* EXTRACTED MATERIAL

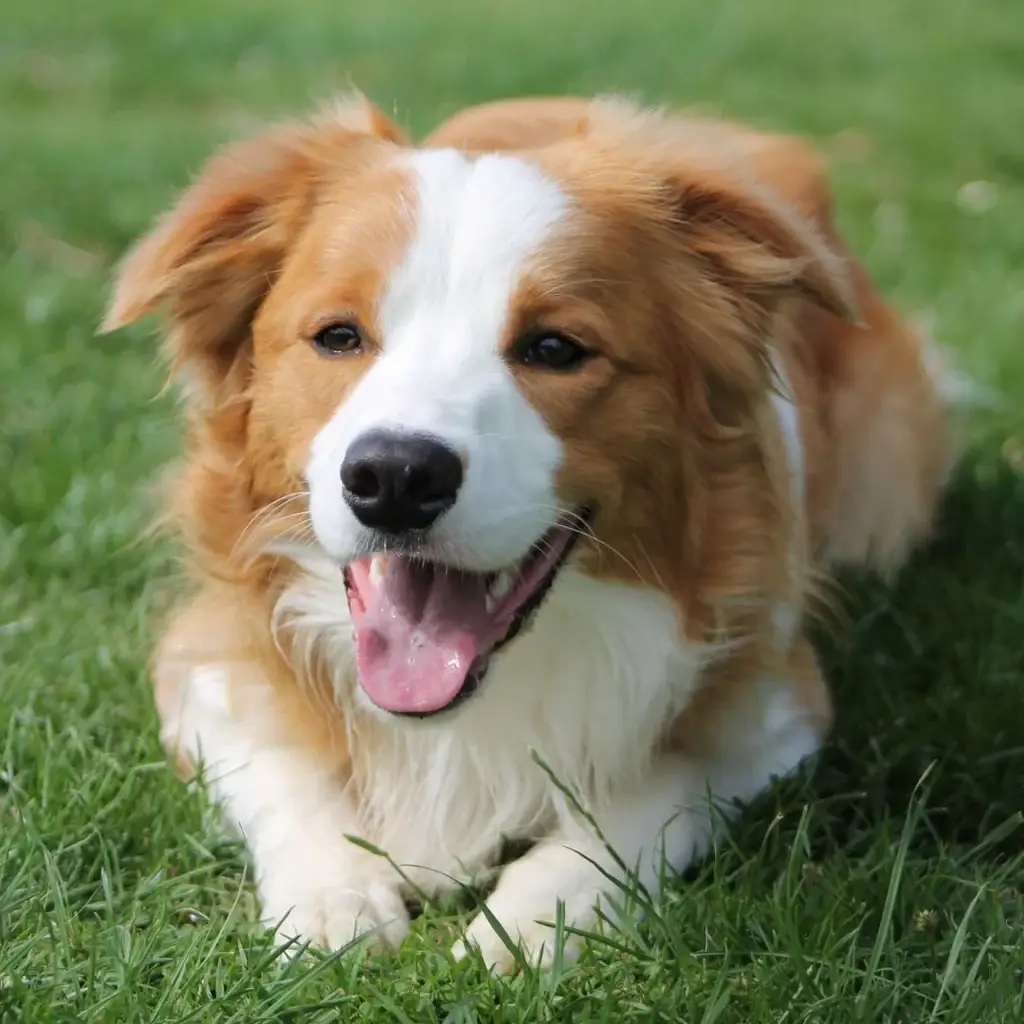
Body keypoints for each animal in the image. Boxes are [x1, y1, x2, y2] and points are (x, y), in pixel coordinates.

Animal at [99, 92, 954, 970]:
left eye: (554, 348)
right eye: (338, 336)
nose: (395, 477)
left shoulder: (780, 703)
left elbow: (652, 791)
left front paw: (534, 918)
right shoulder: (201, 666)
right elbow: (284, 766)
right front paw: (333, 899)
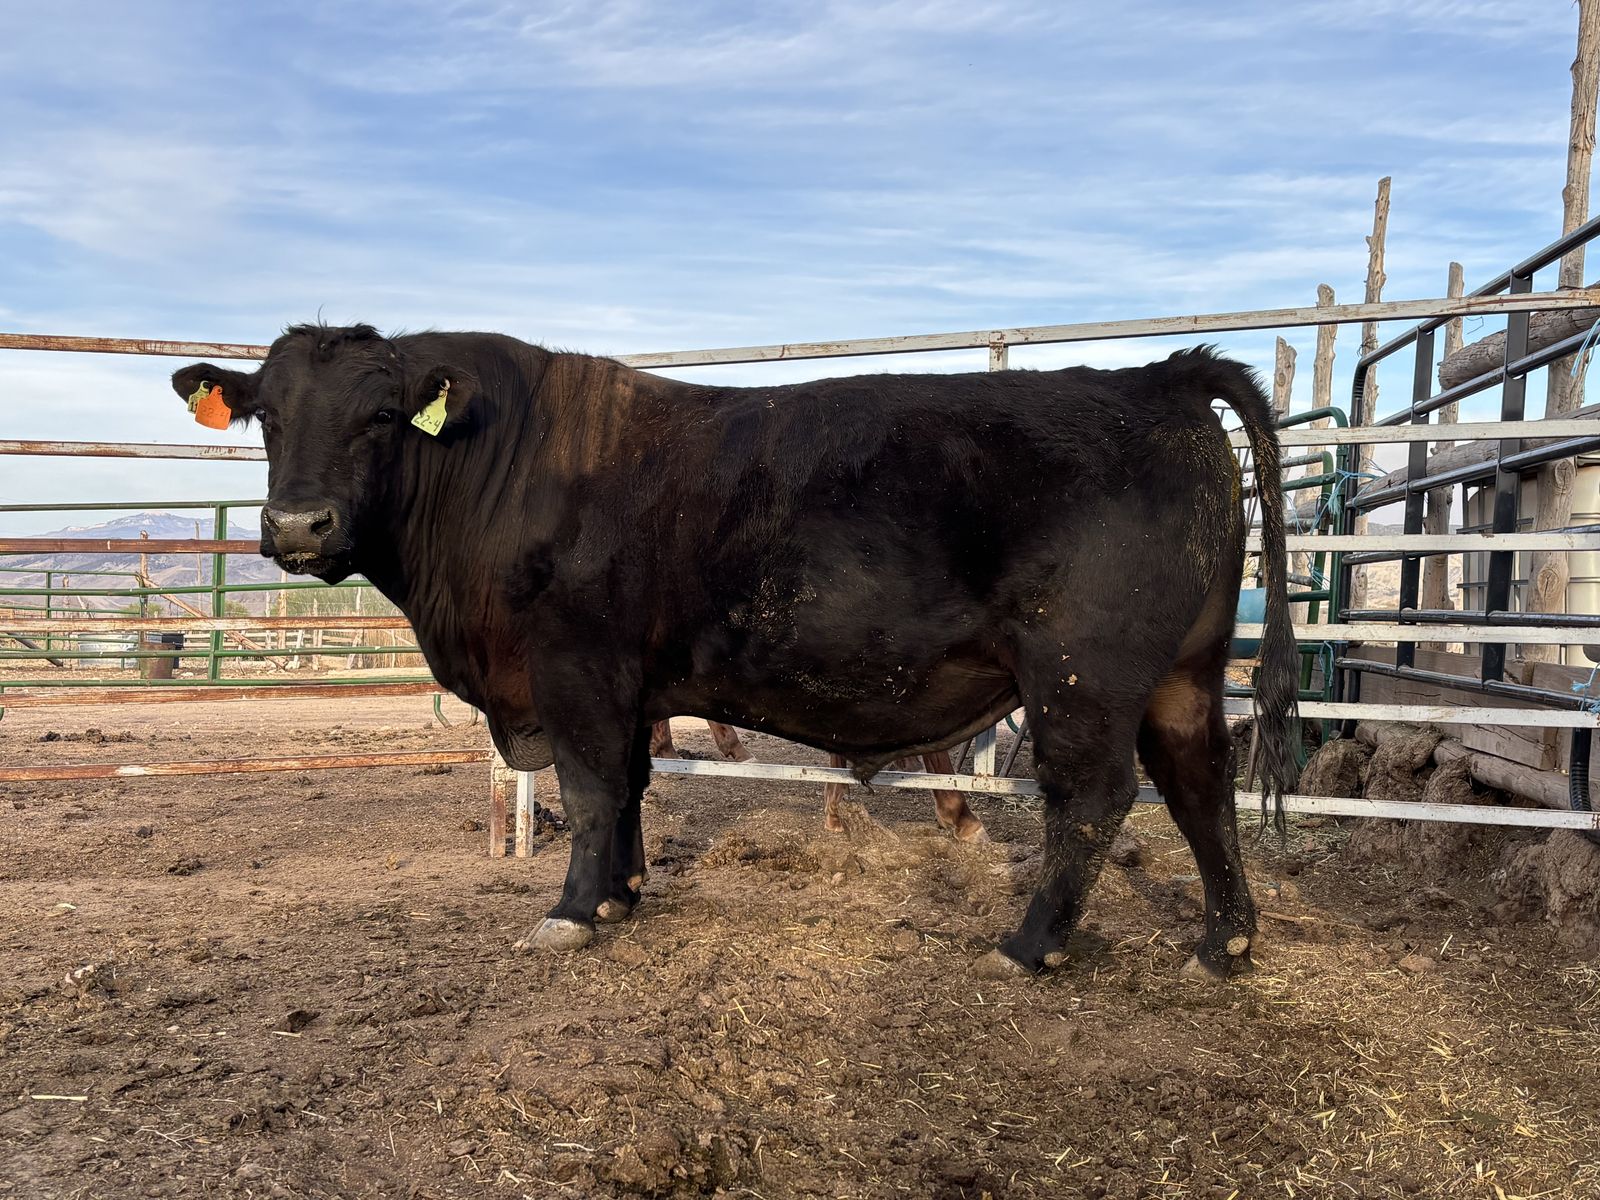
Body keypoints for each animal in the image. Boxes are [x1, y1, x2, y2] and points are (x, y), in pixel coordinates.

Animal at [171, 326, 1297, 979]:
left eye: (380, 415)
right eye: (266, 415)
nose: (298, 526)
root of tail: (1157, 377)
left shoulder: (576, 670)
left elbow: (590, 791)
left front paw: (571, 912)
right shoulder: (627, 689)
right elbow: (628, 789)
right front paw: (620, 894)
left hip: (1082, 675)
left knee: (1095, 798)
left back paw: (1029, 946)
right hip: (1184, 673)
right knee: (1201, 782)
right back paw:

* YOUR ASSIGNMENT
Copy the lines above exactly and exclude every image.

* ANSWER SPACE
Body keypoints for each animal in the image. Boxes are [x1, y1, x2, y2] and points are (x, y), in pixel coordinates.

Animal at [99, 92, 954, 970]:
left eye: (554, 348)
right eye: (338, 336)
nose: (395, 477)
left shoulder: (780, 703)
left elbow: (652, 791)
left front paw: (534, 918)
right shoulder: (201, 666)
right elbow: (284, 766)
right front paw: (333, 899)
Body keypoints for each animal in the image. Boxes are [x1, y1, x2, y2] and points are (x, y), in pixel coordinates.

Animal at [171, 326, 1297, 979]:
left eye: (380, 415)
right eye: (266, 415)
nose: (298, 526)
root of tail: (1157, 377)
left shoulder: (576, 670)
left elbow: (590, 791)
left front paw: (571, 912)
right shoulder: (627, 689)
right elbow: (628, 789)
right front paw: (620, 894)
left hip: (1082, 675)
left knee: (1095, 798)
left back paw: (1029, 946)
right hip: (1184, 673)
right knee: (1201, 782)
right back paw:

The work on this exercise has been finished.